*Required action A*
According to the article on Nansok Sallah, what town was he from?
*Required action B*
Proceed with the article on Nansok Sallah from the point at which it stops.

*Text*
◆ ◆ ◆
- Location: Mubi, Yola, Gombi and Maiduguri (5–6 January) Kano, Nigeria (20 January)
- Date: 5–6 and 20 January 2012 (UTC+01:00)
- Target: Christian churches and businesses (5–6 January) Police stations, immigration offices and State Security Services' local branch office (20 January)
- Attack type: Shootings
- Deaths: 37+ (5–6 January) 185 (20 January)
- Injured: unknown (5–6 January) at least 57 (20 January)
- Perpetrator: Boko Haram

= Nansok Sallah =

Nigerian journalist

Nansok Sallah (1966?- 19 January 2012) is a journalist who was killed in Nigeria preceding a major attack by the Boko Haram terrorist group.

==Personal==
Nansok Sallah was 46 years old when he was killed. He was from Langtang, Nigeria.
◆ ◆ ◆
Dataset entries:

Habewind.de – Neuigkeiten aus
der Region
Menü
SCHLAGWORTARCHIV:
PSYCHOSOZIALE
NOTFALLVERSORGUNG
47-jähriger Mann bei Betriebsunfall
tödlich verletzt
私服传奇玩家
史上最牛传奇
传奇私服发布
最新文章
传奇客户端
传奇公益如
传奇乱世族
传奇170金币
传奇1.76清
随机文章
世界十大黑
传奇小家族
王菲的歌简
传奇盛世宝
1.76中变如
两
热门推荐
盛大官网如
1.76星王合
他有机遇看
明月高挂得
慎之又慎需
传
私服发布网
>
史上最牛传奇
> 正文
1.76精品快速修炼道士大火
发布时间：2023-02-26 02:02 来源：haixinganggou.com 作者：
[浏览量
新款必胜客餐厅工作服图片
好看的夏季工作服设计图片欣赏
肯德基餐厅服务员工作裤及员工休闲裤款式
◆ ◆ ◆
*Answer box A*
Langtang, Nigeria.

*Answer box B*
==Career==
Sallah, who worked at Plateau State Radio and Television and Cool FM in Abuja before joining Highland FM radio, which is a government-owned station Jos. Sallah was the news editor and he produced a weekly call-in radio program called "Highland Profile."

==Death==
The body of journalist Nansok Sallah was found lying face down in a shallow stream under a bridge in the central town of Jos, less than 200 meters (650 feet) from a military checkpoint, according to statements from the radio's general manager. The journalist's body bore no bruises, but a wound on the back of his right ear was noticeable. Local journalists said no witnesses to the murder had come forward. The organisation called for an investigation into his death, saying Sallah's colleagues suspected assassination because valuables were found on his body. The motive for Sallah's murder is unknown, but it occurred just preceding highly visible attacks by a Nigerian terrorist group.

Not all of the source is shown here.